Quando negli Anni 50 approdavo alla Casa dello Sport di viale 25 Aprile, forse più nota come “la palestra dei pompieri”, primo tempio sacro alla gloria del cestismo varesino, trovavo appollaiati su una piccola tribuna stampa cari colleghi come Mario Lodi, Bruno Minazzi ed Ettore Pagani, i primi due accompagnati dai figlioletti Massimo ed Enrico, pure destinati a una bella carriera giornalistica che oggi, felici pensionati, stanno concludendo nell’ambito dello scatenato clan di Radio Missione Francescana.
Come pochi anni dopo le mie incursioni varesine fatte da inviato del comasco “Corriere della Provincia”, oggi mi ritrovo con un Lodi direttore: quindi da Mario, che mi volle alla “Prealpina”, a Massimo che con pari autorevolezza guida il nostro RMFonline. Ettore l’avrei conosciuto bene anche come avvocato oltre che come splendido collega pubblicista, mai avrei immaginato di ritrovarmelo come direttore, per di più autorevole e tuttavia un tantino meno comprensivo – conosce la pigrizia del suo pollo – dei due adorabili Lodi.
Un Pagani che ho trovato in panni diversi dal momento in cui gli hanno affidato il Calandari della Famiglia Bosina: tutta la sua lunga esperienza redazionale alla Prealpina del Lunedì infatti l’ha riversata nelle scelte editoriali e nella gestione diretta come direttore del Calandari. Il risultato? Il Calandari ha l’onore di essere ospitato nientemeno che dalla leggendaria Biblioteca Ambrosiana.
Della squadra dei collaboratori non sono il più bravo, ma certamente il più anziano, situazione che non mi evita sollecitazioni e rampogne da parte del mio direttore Ettore in caso di ritardi nella consegna dell’articolo, ma anche se egli non rintraccia un minimo di creatività e interesse nelle proposte di lavoro che gli presento.
Per il prossimo numero del Calandari non ha brontolato all’idea di recuperare qualche nota storica sulla Biblioteca Civica, anzi ha dimostrato interesse per la vicenda Baratelli, al punto di autorizzarne una anticipazione su RMFonline. Giuseppe Baratelli, varesino che aveva fatto fortuna in Argentina, al rientro in patria regalò alla nostra sconnessa biblioteca comunale dodicimila volumi e un appannaggio di tremila lire mensili per le spese di gestione. Si era nel 1914, dieci anni dopo il Baratelli chiese la restituzione dei libri, fece causa al Comune disastroso gestore della biblioteca, ma la Cassazione stabilì che la donazione doveva essere considerata definitiva. Tutto però si risolse per il meglio tanto che il Baratelli nel 1925 redigendo il testamento lasciò altre centomila lire alla biblioteca.

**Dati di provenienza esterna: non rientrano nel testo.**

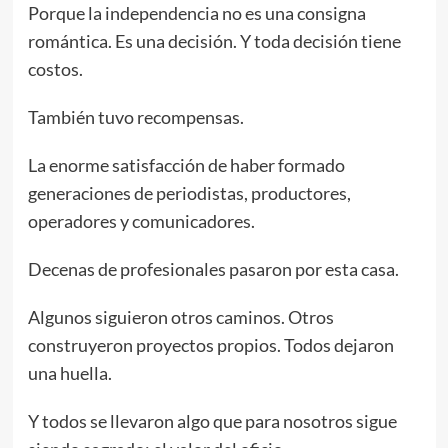
Porque la independencia no es una consigna
romántica. Es una decisión. Y toda decisión tiene
costos.
También tuvo recompensas.
La enorme satisfacción de haber formado
generaciones de periodistas, productores,
operadores y comunicadores.
Decenas de profesionales pasaron por esta casa.
Algunos siguieron otros caminos. Otros
construyeron proyectos propios. Todos dejaron
una huella.
Y todos se llevaron algo que para nosotros sigue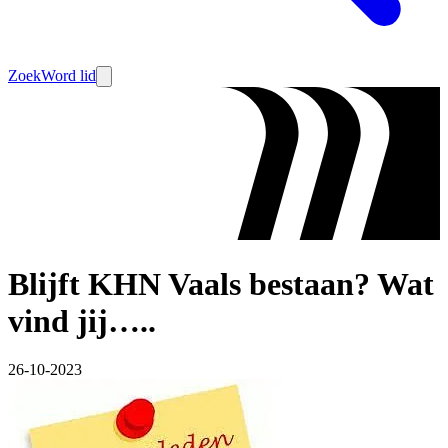
Zoek
Word lid
Blijft KHN Vaals bestaan? Wat
vind jij…..
26-10-2023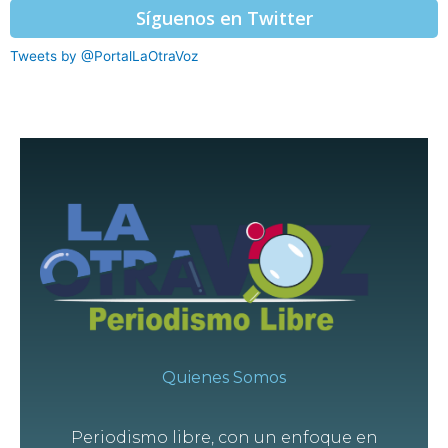
Síguenos en Twitter
Tweets by @PortalLaOtraVoz
Quienes Somos
Periodismo libre, con un enfoque en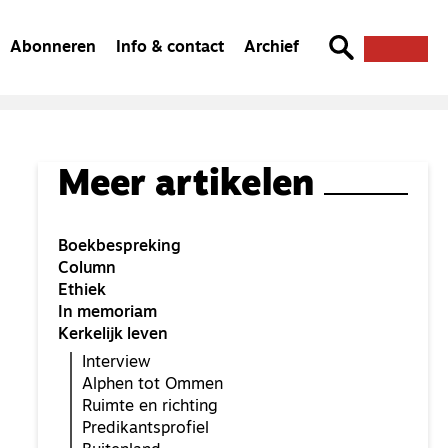
Abonneren
Info & contact
Archief
Meer artikelen
Boekbespreking
Column
Ethiek
In memoriam
Kerkelijk leven
Interview
Alphen tot Ommen
Ruimte en richting
Predikantsprofiel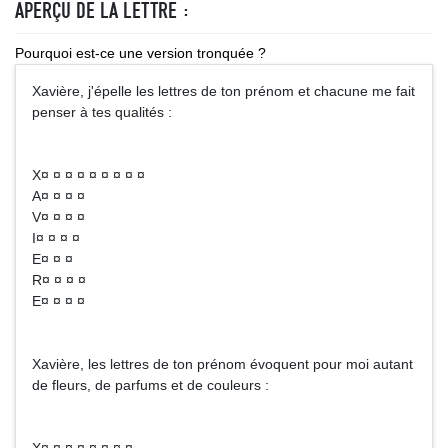
APERÇU DE LA LETTRE :
Pourquoi est-ce une version tronquée ?
Xavière, j'épelle les lettres de ton prénom et chacune me fait
penser à tes qualités :
X¤ ¤ ¤ ¤ ¤ ¤ ¤ ¤ ¤
A¤ ¤ ¤ ¤
V¤ ¤ ¤ ¤
I¤ ¤ ¤ ¤
E¤ ¤ ¤
R¤ ¤ ¤ ¤
E¤ ¤ ¤ ¤
Xavière, les lettres de ton prénom évoquent pour moi autant
de fleurs, de parfums et de couleurs :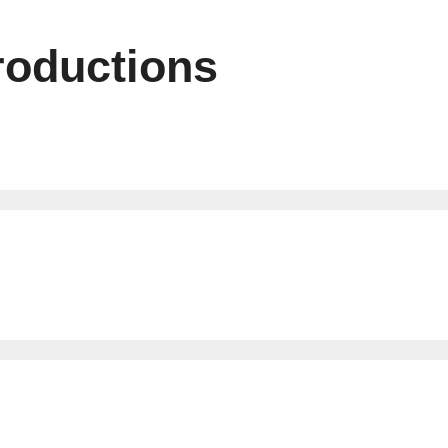
roductions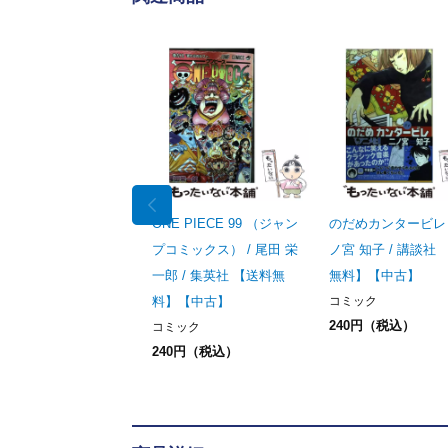
ONE PIECE 99 （ジャン
のだめカンタービレ 1
プコミックス） / 尾田 栄
ノ宮 知子 / 講談社
一郎 / 集英社 【送料無
無料】【中古】
料】【中古】
コミック
240円（税込）
コミック
240円（税込）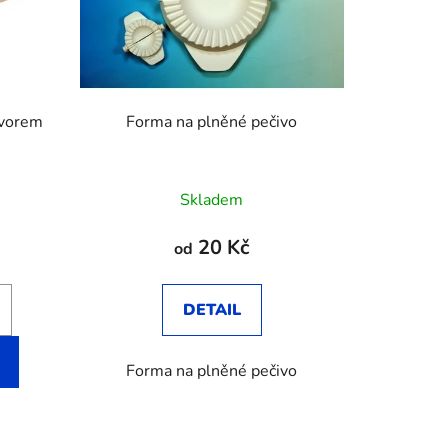
r
o
d
u
k
tvorem
Forma na plněné pečivo
t
ů
Skladem
20 Kč
od
DETAIL
Forma na plněné pečivo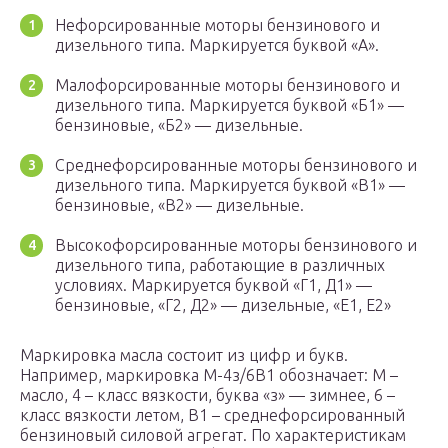
Нефорсированные моторы бензинового и
дизельного типа. Маркируется буквой «А».
Малофорсированные моторы бензинового и
дизельного типа. Маркируется буквой «Б1» —
бензиновые, «Б2» — дизельные.
Среднефорсированные моторы бензинового и
дизельного типа. Маркируется буквой «В1» —
бензиновые, «В2» — дизельные.
Высокофорсированные моторы бензинового и
дизельного типа, работающие в различных
условиях. Маркируется буквой «Г1, Д1» —
бензиновые, «Г2, Д2» — дизельные, «Е1, Е2»
Маркировка масла состоит из цифр и букв.
Например, маркировка М-4з/6В1 обозначает: М –
масло, 4 – класс вязкости, буква «з» — зимнее, 6 –
класс вязкости летом, В1 – среднефорсированный
бензиновый силовой агрегат. По характеристикам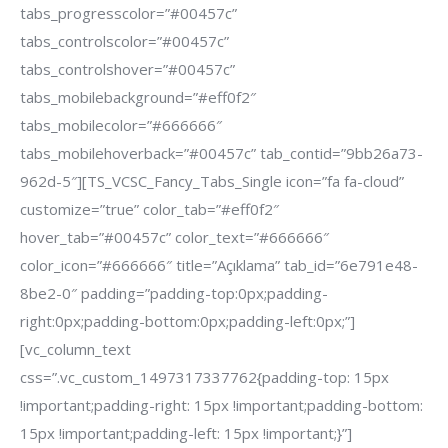
tabs_progresscolor=”#00457c”
tabs_controlscolor=”#00457c”
tabs_controlshover=”#00457c”
tabs_mobilebackground=”#eff0f2″
tabs_mobilecolor=”#666666″
tabs_mobilehoverback=”#00457c” tab_contid=”9bb26a73-
962d-5″][TS_VCSC_Fancy_Tabs_Single icon=”fa fa-cloud”
customize=”true” color_tab=”#eff0f2″
hover_tab=”#00457c” color_text=”#666666″
color_icon=”#666666″ title=”Açıklama” tab_id=”6e791e48-
8be2-0″ padding=”padding-top:0px;padding-
right:0px;padding-bottom:0px;padding-left:0px;”]
[vc_column_text
css=”.vc_custom_1497317337762{padding-top: 15px
!important;padding-right: 15px !important;padding-bottom:
15px !important;padding-left: 15px !important;}”]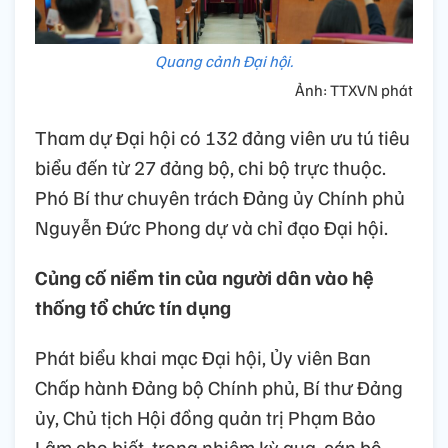
Quang cảnh Đại hội.
Ảnh: TTXVN phát
Tham dự Đại hội có 132 đảng viên ưu tú tiêu
biểu đến từ 27 đảng bộ, chi bộ trực thuộc.
Phó Bí thư chuyên trách Đảng ủy Chính phủ
Nguyễn Đức Phong dự và chỉ đạo Đại hội.
Củng cố niềm tin của người dân vào hệ
thống tổ chức tín dụng
Phát biểu khai mạc Đại hội, Ủy viên Ban
Chấp hành Đảng bộ Chính phủ, Bí thư Đảng
ủy, Chủ tịch Hội đồng quản trị Phạm Bảo
Lâm cho biết, trong nhiệm kỳ qua, cán bộ,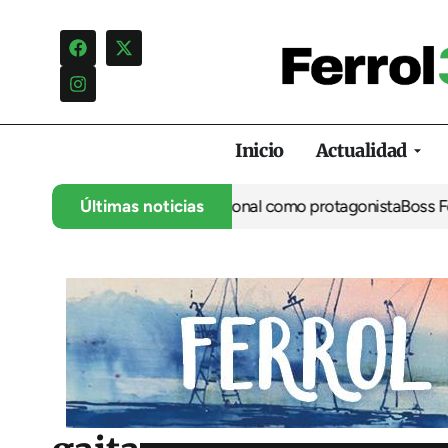
Inicio
Actualidad
úa con el gran salto nacional como protagonista
Últimas noticias
Boss Ferrol bus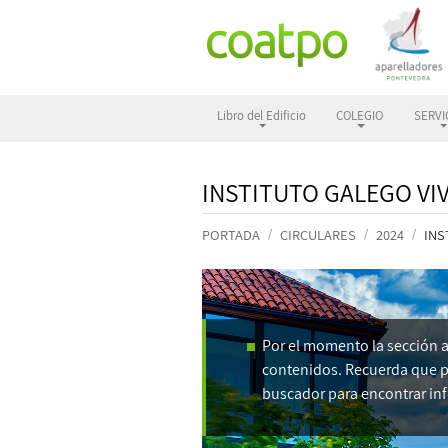
Libro del Edificio
COLEGIO
SERVI
INSTITUTO GALEGO VIV
PORTADA
CIRCULARES
2024
INS
Por el momento la sección a
contenidos. Recuerda que pu
buscador para encontrar in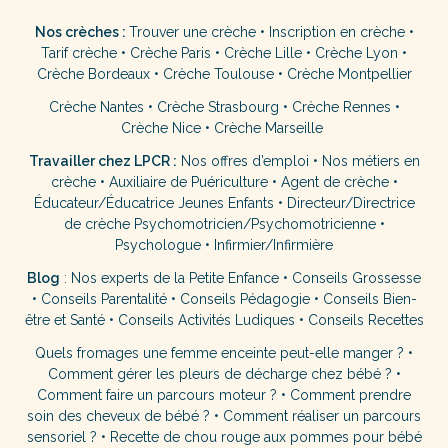
Nos crèches :
Trouver une crèche
•
Inscription en crèche
•
Tarif crèche
•
Crèche Paris
•
Crèche Lille
•
Crèche Lyon
•
Crèche Bordeaux
•
Crèche Toulouse
•
Crèche Montpellier
Crèche Nantes
•
Crèche Strasbourg
•
Crèche Rennes
•
Crèche Nice
•
Crèche Marseille
Travailler chez LPCR :
Nos offres d’emploi
•
Nos métiers en
crèche
•
Auxiliaire de Puériculture
•
Agent de crèche
•
Éducateur/Éducatrice Jeunes Enfants
•
Directeur/Directrice
de crèche
Psychomotricien/Psychomotricienne
•
Psychologue
•
Infirmier/Infirmière
Blog
:
Nos experts de la Petite Enfance
•
Conseils Grossesse
•
Conseils Parentalité
•
Conseils Pédagogie
•
Conseils Bien-
être et Santé
•
Conseils Activités Ludiques
•
Conseils Recettes
Quels fromages une femme enceinte peut-elle manger ?
•
Comment gérer les pleurs de décharge chez bébé ?
•
Comment faire un parcours moteur ?
•
Comment prendre
soin des cheveux de bébé ?
•
Comment réaliser un parcours
sensoriel ?
•
Recette de chou rouge aux pommes pour bébé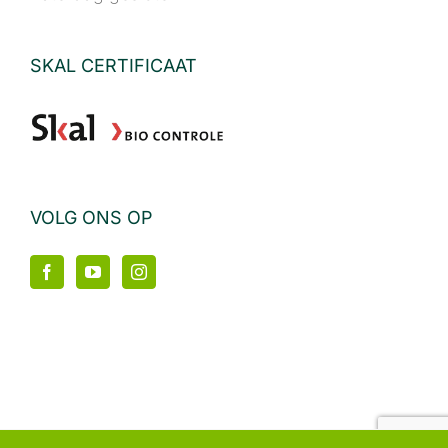
SKAL CERTIFICAAT
VOLG ONS OP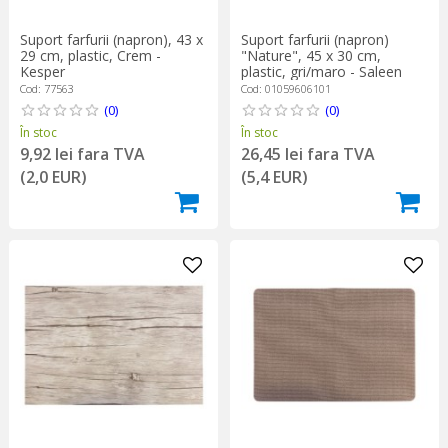
Suport farfurii (napron), 43 x
Suport farfurii (napron)
29 cm, plastic, Crem -
"Nature", 45 x 30 cm,
Kesper
plastic, gri/maro - Saleen
Cod: 77563
Cod: 01059606101
(0)
(0)
În stoc
În stoc
9,92 lei fara TVA
26,45 lei fara TVA
(2,0 EUR)
(5,4 EUR)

Perché proprio oggi l’anticipazione sulla singolare vicenda? Perché l’anno prossimo sarà il centenario del grande gesto del Baratelli e sarebbe il caso di ricordare degnamente un cittadino tanto avvertito e generoso e al quale Varese sino a oggi ha tributato l’onore di un quadro e l’intestazione del fondo dei suoi libri. Inaccettabile.
Stando bene alla larga dai dilettanti comunali delle targhe ricordo, dei monumentini e della toponomastica, brava gente più attenta a personaggi “forestieri” e a fantasiose ricostruzioni storiche, si potrebbe individuare l’occasione propizia per un dignitoso amarcord di Giuseppe Baratelli.